(What you are asked to do) The full listing is to be written out again, unchanged.

(Records)

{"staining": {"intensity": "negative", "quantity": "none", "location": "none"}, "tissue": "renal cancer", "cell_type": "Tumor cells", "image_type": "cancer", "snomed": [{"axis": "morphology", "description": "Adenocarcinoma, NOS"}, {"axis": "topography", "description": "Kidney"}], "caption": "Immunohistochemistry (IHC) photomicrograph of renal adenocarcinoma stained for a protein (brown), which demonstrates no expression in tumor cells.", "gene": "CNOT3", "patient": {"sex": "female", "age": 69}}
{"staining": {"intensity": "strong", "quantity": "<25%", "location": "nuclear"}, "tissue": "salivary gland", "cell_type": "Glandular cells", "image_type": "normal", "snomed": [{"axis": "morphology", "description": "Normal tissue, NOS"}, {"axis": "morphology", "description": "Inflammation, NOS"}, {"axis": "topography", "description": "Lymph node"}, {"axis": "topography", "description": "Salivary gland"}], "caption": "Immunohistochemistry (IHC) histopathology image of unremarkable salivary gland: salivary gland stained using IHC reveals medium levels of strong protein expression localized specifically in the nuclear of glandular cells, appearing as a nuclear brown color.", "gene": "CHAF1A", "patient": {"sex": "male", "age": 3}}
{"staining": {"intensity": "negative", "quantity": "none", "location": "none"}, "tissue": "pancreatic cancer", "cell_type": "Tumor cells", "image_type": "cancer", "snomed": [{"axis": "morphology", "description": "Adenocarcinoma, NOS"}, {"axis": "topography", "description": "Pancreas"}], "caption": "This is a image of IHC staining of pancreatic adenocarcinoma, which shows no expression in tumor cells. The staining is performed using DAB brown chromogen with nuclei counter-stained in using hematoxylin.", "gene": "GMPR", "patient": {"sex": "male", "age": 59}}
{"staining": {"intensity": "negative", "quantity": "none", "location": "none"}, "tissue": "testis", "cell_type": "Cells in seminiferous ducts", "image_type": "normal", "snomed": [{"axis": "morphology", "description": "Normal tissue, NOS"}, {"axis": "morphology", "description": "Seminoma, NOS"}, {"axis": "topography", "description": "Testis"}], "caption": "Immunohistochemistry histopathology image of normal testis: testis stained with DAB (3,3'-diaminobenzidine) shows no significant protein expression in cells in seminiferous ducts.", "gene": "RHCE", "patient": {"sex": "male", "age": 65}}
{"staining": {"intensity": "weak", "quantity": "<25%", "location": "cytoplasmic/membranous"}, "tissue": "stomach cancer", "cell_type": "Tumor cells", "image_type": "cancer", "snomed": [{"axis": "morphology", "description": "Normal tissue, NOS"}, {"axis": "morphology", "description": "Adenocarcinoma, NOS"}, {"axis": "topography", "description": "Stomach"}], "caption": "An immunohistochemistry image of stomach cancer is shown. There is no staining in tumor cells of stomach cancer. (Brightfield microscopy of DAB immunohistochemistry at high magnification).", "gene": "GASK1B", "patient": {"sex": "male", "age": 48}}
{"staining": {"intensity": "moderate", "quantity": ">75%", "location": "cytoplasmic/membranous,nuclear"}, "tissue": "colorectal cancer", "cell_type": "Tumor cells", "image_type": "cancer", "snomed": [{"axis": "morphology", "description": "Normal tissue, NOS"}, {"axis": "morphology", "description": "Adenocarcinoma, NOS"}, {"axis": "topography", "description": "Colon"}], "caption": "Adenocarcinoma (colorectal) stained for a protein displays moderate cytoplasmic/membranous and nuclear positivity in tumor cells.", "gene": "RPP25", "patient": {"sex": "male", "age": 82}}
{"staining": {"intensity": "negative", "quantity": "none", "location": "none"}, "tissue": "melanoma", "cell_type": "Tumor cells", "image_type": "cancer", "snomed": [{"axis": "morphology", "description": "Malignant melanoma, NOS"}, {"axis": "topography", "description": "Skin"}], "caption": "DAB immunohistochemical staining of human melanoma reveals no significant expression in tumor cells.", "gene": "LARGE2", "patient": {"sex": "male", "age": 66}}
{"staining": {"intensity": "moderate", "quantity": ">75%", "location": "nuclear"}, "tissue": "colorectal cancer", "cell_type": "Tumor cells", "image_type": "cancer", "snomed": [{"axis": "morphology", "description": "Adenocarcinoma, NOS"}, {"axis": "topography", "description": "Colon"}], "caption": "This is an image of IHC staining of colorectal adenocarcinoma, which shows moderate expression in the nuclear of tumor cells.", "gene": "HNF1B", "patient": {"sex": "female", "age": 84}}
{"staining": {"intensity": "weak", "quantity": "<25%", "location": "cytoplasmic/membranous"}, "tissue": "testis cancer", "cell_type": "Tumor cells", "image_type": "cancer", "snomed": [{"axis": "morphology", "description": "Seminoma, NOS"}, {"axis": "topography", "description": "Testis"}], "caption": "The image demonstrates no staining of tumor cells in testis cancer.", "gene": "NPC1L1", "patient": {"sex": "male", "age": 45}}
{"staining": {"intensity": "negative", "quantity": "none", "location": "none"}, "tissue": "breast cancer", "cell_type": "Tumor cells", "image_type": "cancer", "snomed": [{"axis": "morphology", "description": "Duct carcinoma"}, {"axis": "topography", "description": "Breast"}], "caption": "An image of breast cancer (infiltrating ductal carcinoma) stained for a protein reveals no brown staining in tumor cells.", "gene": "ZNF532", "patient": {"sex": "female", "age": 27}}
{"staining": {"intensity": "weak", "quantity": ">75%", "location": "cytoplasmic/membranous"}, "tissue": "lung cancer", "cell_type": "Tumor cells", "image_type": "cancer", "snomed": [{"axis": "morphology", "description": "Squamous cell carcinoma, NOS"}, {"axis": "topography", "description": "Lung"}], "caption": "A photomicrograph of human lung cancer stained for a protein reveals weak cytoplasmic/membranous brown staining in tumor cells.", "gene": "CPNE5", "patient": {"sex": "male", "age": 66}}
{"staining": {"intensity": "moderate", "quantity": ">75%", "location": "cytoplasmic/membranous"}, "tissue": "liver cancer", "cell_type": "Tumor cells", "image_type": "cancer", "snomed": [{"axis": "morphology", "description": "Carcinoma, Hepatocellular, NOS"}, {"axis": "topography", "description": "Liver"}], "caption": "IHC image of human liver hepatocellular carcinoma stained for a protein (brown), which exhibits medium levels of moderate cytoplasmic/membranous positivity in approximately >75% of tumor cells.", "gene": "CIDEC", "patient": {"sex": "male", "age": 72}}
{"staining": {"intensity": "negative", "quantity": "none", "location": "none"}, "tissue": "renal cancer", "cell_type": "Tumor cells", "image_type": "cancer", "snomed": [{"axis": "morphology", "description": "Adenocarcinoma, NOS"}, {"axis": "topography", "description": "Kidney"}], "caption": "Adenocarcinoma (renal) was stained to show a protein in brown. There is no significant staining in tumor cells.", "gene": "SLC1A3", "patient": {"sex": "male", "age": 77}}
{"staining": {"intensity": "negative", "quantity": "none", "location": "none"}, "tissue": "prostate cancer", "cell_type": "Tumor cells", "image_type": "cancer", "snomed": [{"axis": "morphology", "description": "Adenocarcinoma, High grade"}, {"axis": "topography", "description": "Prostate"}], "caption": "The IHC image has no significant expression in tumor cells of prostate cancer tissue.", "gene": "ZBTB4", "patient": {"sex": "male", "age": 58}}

(Task answer)
{"staining": {"intensity": "negative", "quantity": "none", "location": "none"}, "tissue": "renal cancer", "cell_type": "Tumor cells", "image_type": "cancer", "snomed": [{"axis": "morphology", "description": "Adenocarcinoma, NOS"}, {"axis": "topography", "description": "Kidney"}], "caption": "Immunohistochemistry (IHC) photomicrograph of renal adenocarcinoma stained for a protein (brown), which demonstrates no expression in tumor cells.", "gene": "CNOT3", "patient": {"sex": "female", "age": 69}}
{"staining": {"intensity": "strong", "quantity": "<25%", "location": "nuclear"}, "tissue": "salivary gland", "cell_type": "Glandular cells", "image_type": "normal", "snomed": [{"axis": "morphology", "description": "Normal tissue, NOS"}, {"axis": "morphology", "description": "Inflammation, NOS"}, {"axis": "topography", "description": "Lymph node"}, {"axis": "topography", "description": "Salivary gland"}], "caption": "Immunohistochemistry (IHC) histopathology image of unremarkable salivary gland: salivary gland stained using IHC reveals medium levels of strong protein expression localized specifically in the nuclear of glandular cells, appearing as a nuclear brown color.", "gene": "CHAF1A", "patient": {"sex": "male", "age": 3}}
{"staining": {"intensity": "negative", "quantity": "none", "location": "none"}, "tissue": "pancreatic cancer", "cell_type": "Tumor cells", "image_type": "cancer", "snomed": [{"axis": "morphology", "description": "Adenocarcinoma, NOS"}, {"axis": "topography", "description": "Pancreas"}], "caption": "This is a image of IHC staining of pancreatic adenocarcinoma, which shows no expression in tumor cells. The staining is performed using DAB brown chromogen with nuclei counter-stained in using hematoxylin.", "gene": "GMPR", "patient": {"sex": "male", "age": 59}}
{"staining": {"intensity": "negative", "quantity": "none", "location": "none"}, "tissue": "testis", "cell_type": "Cells in seminiferous ducts", "image_type": "normal", "snomed": [{"axis": "morphology", "description": "Normal tissue, NOS"}, {"axis": "morphology", "description": "Seminoma, NOS"}, {"axis": "topography", "description": "Testis"}], "caption": "Immunohistochemistry histopathology image of normal testis: testis stained with DAB (3,3'-diaminobenzidine) shows no significant protein expression in cells in seminiferous ducts.", "gene": "RHCE", "patient": {"sex": "male", "age": 65}}
{"staining": {"intensity": "weak", "quantity": "<25%", "location": "cytoplasmic/membranous"}, "tissue": "stomach cancer", "cell_type": "Tumor cells", "image_type": "cancer", "snomed": [{"axis": "morphology", "description": "Normal tissue, NOS"}, {"axis": "morphology", "description": "Adenocarcinoma, NOS"}, {"axis": "topography", "description": "Stomach"}], "caption": "An immunohistochemistry image of stomach cancer is shown. There is no staining in tumor cells of stomach cancer. (Brightfield microscopy of DAB immunohistochemistry at high magnification).", "gene": "GASK1B", "patient": {"sex": "male", "age": 48}}
{"staining": {"intensity": "moderate", "quantity": ">75%", "location": "cytoplasmic/membranous,nuclear"}, "tissue": "colorectal cancer", "cell_type": "Tumor cells", "image_type": "cancer", "snomed": [{"axis": "morphology", "description": "Normal tissue, NOS"}, {"axis": "morphology", "description": "Adenocarcinoma, NOS"}, {"axis": "topography", "description": "Colon"}], "caption": "Adenocarcinoma (colorectal) stained for a protein displays moderate cytoplasmic/membranous and nuclear positivity in tumor cells.", "gene": "RPP25", "patient": {"sex": "male", "age": 82}}
{"staining": {"intensity": "negative", "quantity": "none", "location": "none"}, "tissue": "melanoma", "cell_type": "Tumor cells", "image_type": "cancer", "snomed": [{"axis": "morphology", "description": "Malignant melanoma, NOS"}, {"axis": "topography", "description": "Skin"}], "caption": "DAB immunohistochemical staining of human melanoma reveals no significant expression in tumor cells.", "gene": "LARGE2", "patient": {"sex": "male", "age": 66}}
{"staining": {"intensity": "moderate", "quantity": ">75%", "location": "nuclear"}, "tissue": "colorectal cancer", "cell_type": "Tumor cells", "image_type": "cancer", "snomed": [{"axis": "morphology", "description": "Adenocarcinoma, NOS"}, {"axis": "topography", "description": "Colon"}], "caption": "This is an image of IHC staining of colorectal adenocarcinoma, which shows moderate expression in the nuclear of tumor cells.", "gene": "HNF1B", "patient": {"sex": "female", "age": 84}}
{"staining": {"intensity": "weak", "quantity": "<25%", "location": "cytoplasmic/membranous"}, "tissue": "testis cancer", "cell_type": "Tumor cells", "image_type": "cancer", "snomed": [{"axis": "morphology", "description": "Seminoma, NOS"}, {"axis": "topography", "description": "Testis"}], "caption": "The image demonstrates no staining of tumor cells in testis cancer.", "gene": "NPC1L1", "patient": {"sex": "male", "age": 45}}
{"staining": {"intensity": "negative", "quantity": "none", "location": "none"}, "tissue": "breast cancer", "cell_type": "Tumor cells", "image_type": "cancer", "snomed": [{"axis": "morphology", "description": "Duct carcinoma"}, {"axis": "topography", "description": "Breast"}], "caption": "An image of breast cancer (infiltrating ductal carcinoma) stained for a protein reveals no brown staining in tumor cells.", "gene": "ZNF532", "patient": {"sex": "female", "age": 27}}
{"staining": {"intensity": "weak", "quantity": ">75%", "location": "cytoplasmic/membranous"}, "tissue": "lung cancer", "cell_type": "Tumor cells", "image_type": "cancer", "snomed": [{"axis": "morphology", "description": "Squamous cell carcinoma, NOS"}, {"axis": "topography", "description": "Lung"}], "caption": "A photomicrograph of human lung cancer stained for a protein reveals weak cytoplasmic/membranous brown staining in tumor cells.", "gene": "CPNE5", "patient": {"sex": "male", "age": 66}}
{"staining": {"intensity": "moderate", "quantity": ">75%", "location": "cytoplasmic/membranous"}, "tissue": "liver cancer", "cell_type": "Tumor cells", "image_type": "cancer", "snomed": [{"axis": "morphology", "description": "Carcinoma, Hepatocellular, NOS"}, {"axis": "topography", "description": "Liver"}], "caption": "IHC image of human liver hepatocellular carcinoma stained for a protein (brown), which exhibits medium levels of moderate cytoplasmic/membranous positivity in approximately >75% of tumor cells.", "gene": "CIDEC", "patient": {"sex": "male", "age": 72}}
{"staining": {"intensity": "negative", "quantity": "none", "location": "none"}, "tissue": "renal cancer", "cell_type": "Tumor cells", "image_type": "cancer", "snomed": [{"axis": "morphology", "description": "Adenocarcinoma, NOS"}, {"axis": "topography", "description": "Kidney"}], "caption": "Adenocarcinoma (renal) was stained to show a protein in brown. There is no significant staining in tumor cells.", "gene": "SLC1A3", "patient": {"sex": "male", "age": 77}}
{"staining": {"intensity": "negative", "quantity": "none", "location": "none"}, "tissue": "prostate cancer", "cell_type": "Tumor cells", "image_type": "cancer", "snomed": [{"axis": "morphology", "description": "Adenocarcinoma, High grade"}, {"axis": "topography", "description": "Prostate"}], "caption": "The IHC image has no significant expression in tumor cells of prostate cancer tissue.", "gene": "ZBTB4", "patient": {"sex": "male", "age": 58}}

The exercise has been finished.